Orban’s ‘solo peace mission,’ as his tour is defined, is interpreted as an act of disloyalty by many partners. The visibly irritated European Commission points out that Orban had “no contact before” and provided “no explanation after.” When asked if the Hungarian prime minister had a negotiating mandate and/or mediation powers, an executive spokesperson responds: “Orban has no mandate to speak on behalf of the EU… For mediation, neither side, neither Ukraine nor Russia, has asked him…”

More than in the Council, the Hungarian prime minister risks paying the price in Parliament, where he has just managed to coalesce a new far-right group around Fidesz, his party, the Patriots, which includes Marine Le Pen and Matteo Salvini’s parties, among others. The new group is the third largest in the Assembly but could end up banned: the majority intends to deny it committee presidencies and important positions.

Not at all disturbed by Orban’s troubles, Russian President Vladimir Putin receives Indian Prime Minister Narendra Modi in Moscow, who says that the solution to the conflict “cannot come through war”: Putin is actively engaged in demonstrating that he is not isolated on the world stage at all – he also went to Kazakhstan for the Shanghai Initiative Summit -; and, domestically, he maintains an iron fist towards dissidents. An arrest warrant targets the widow of Alexei Navalny, Yulia, accused of being involved in extremist activities. Yulia has not lived in Russia for years.

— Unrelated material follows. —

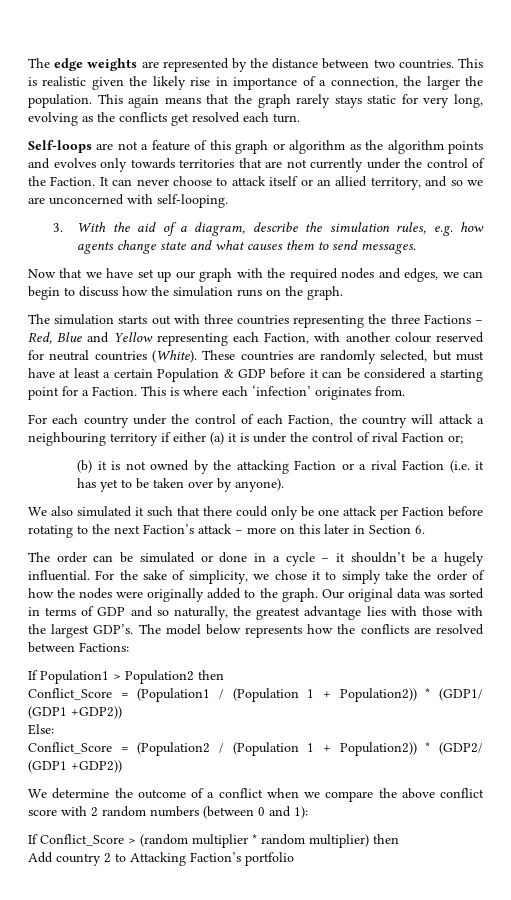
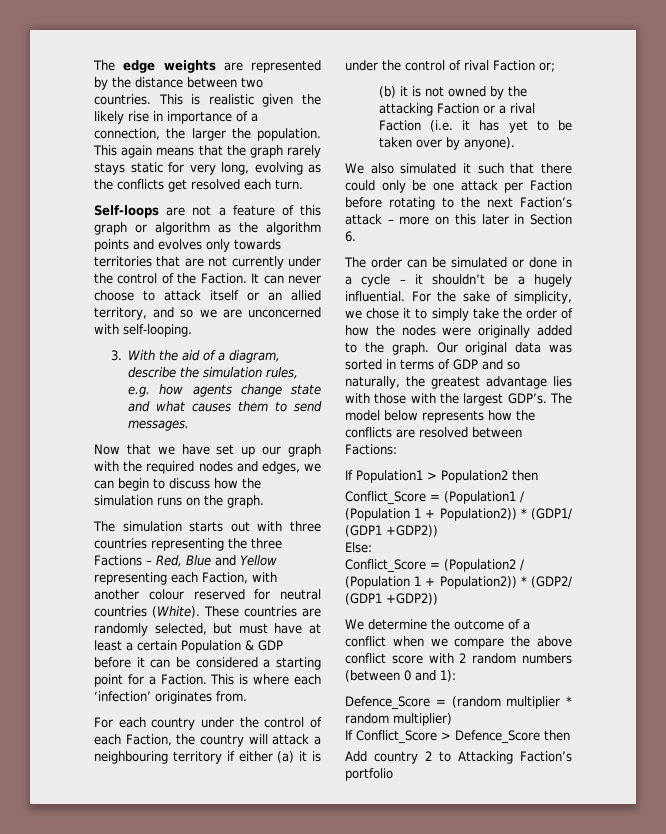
[28,834,136,846] If Conflict_Score > -> [345,696,446,710] Defence_Score =
(369, 841) none -> [345,730,540,744] // If Conflict_Score > Defence_Score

Wars: Israel, Negotiating Conditions and Settlement Expansion
Israeli Prime Minister Benjamin Netanyahu has drawn up a list of five conditions for an agreement with Hamas that includes a truce in exchange for the release of hostages: the agreement – the list includes – must allow Israel to resume fighting after the truce until it has achieved its objectives, namely the eradication of Hamas from the Gaza Strip; must prohibit arms trafficking between Egypt and the Strip; must exclude that Hamas militants who fled can return to the northern Strip.

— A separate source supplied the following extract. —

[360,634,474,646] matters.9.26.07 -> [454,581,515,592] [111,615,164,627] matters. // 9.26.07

The publication of the conditions, which seems almost aimed at sinking the negotiations, has been strongly criticized by the opposition: “At a crucial moment in the negotiations for the return of the hostages, what is the purpose of such provocative announcements? How do they help the process?”

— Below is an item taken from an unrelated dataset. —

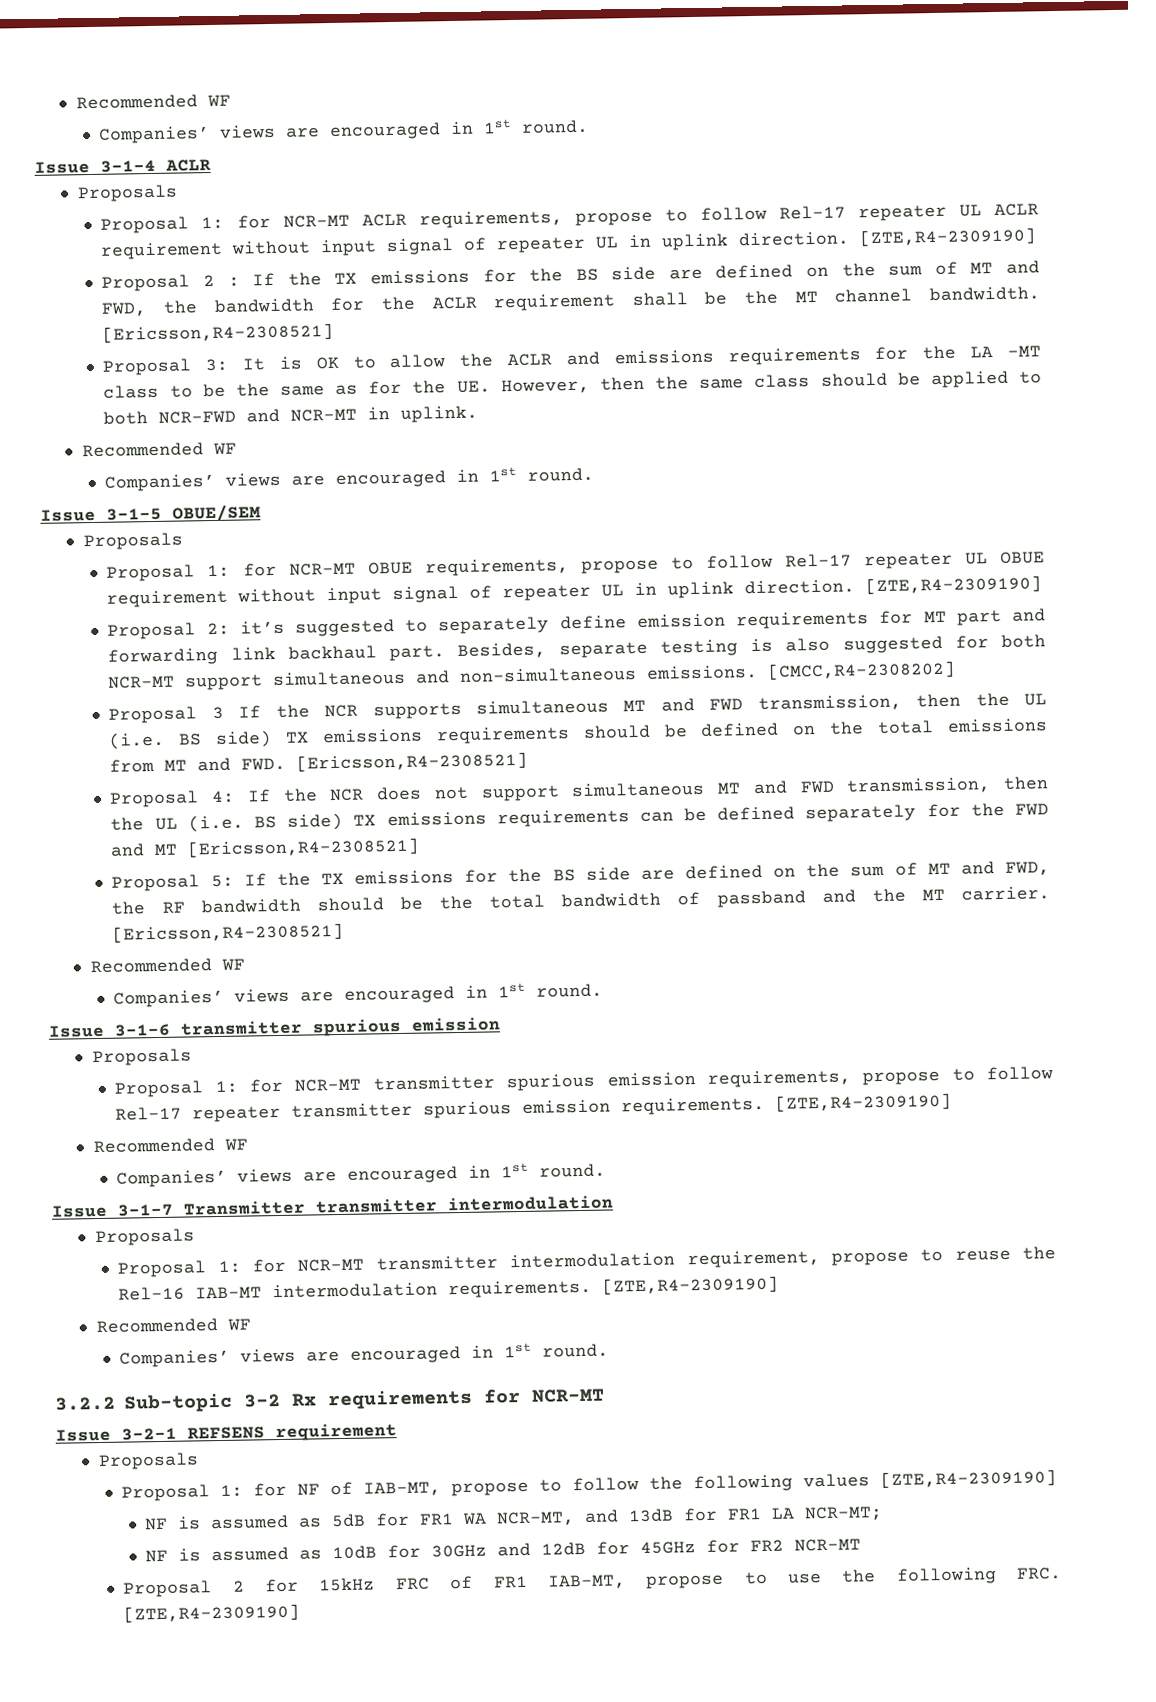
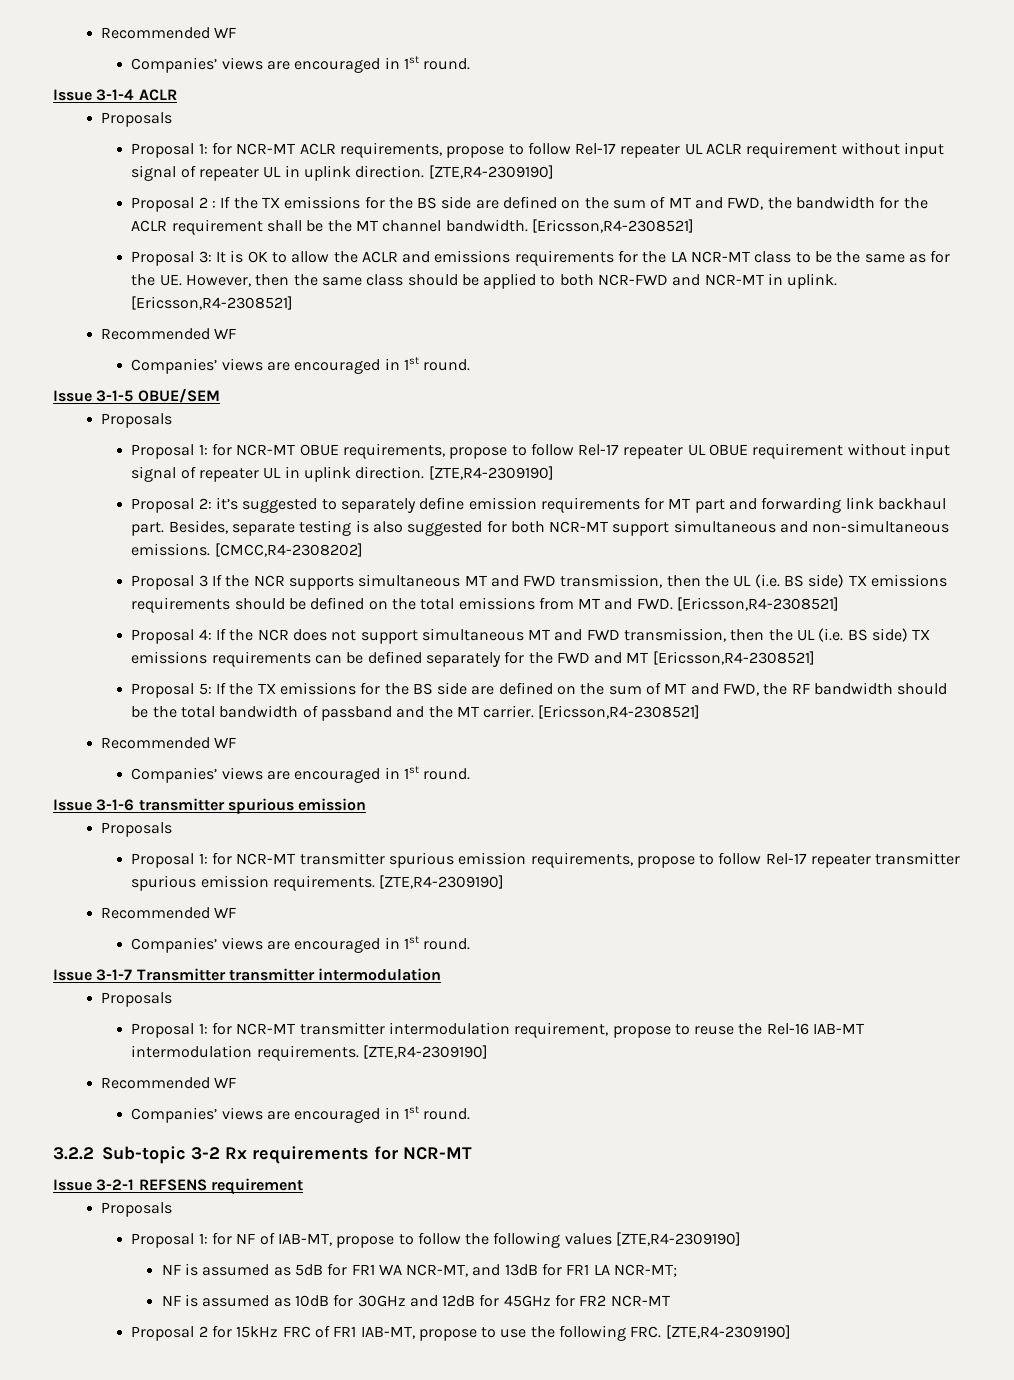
[1006,345,1041,357] -MT -> [691,251,751,263] NCR-MT
(479, 414) none -> [131,296,294,310] [Ericsson,R4-2308521]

Moreover, it is not the only provocative move by Prime Minister Netanyahu, who, perhaps to compensate for the call to arms of the ultra-Orthodox, would have authorized the largest land confiscation in the West Bank in over thirty years: a decision, revealed by an ‘anti-settler’ group and not yet officially announced, destined to heighten tensions with the Palestinians and opposed by the vast majority of the international community, for whom the settlements are illegal.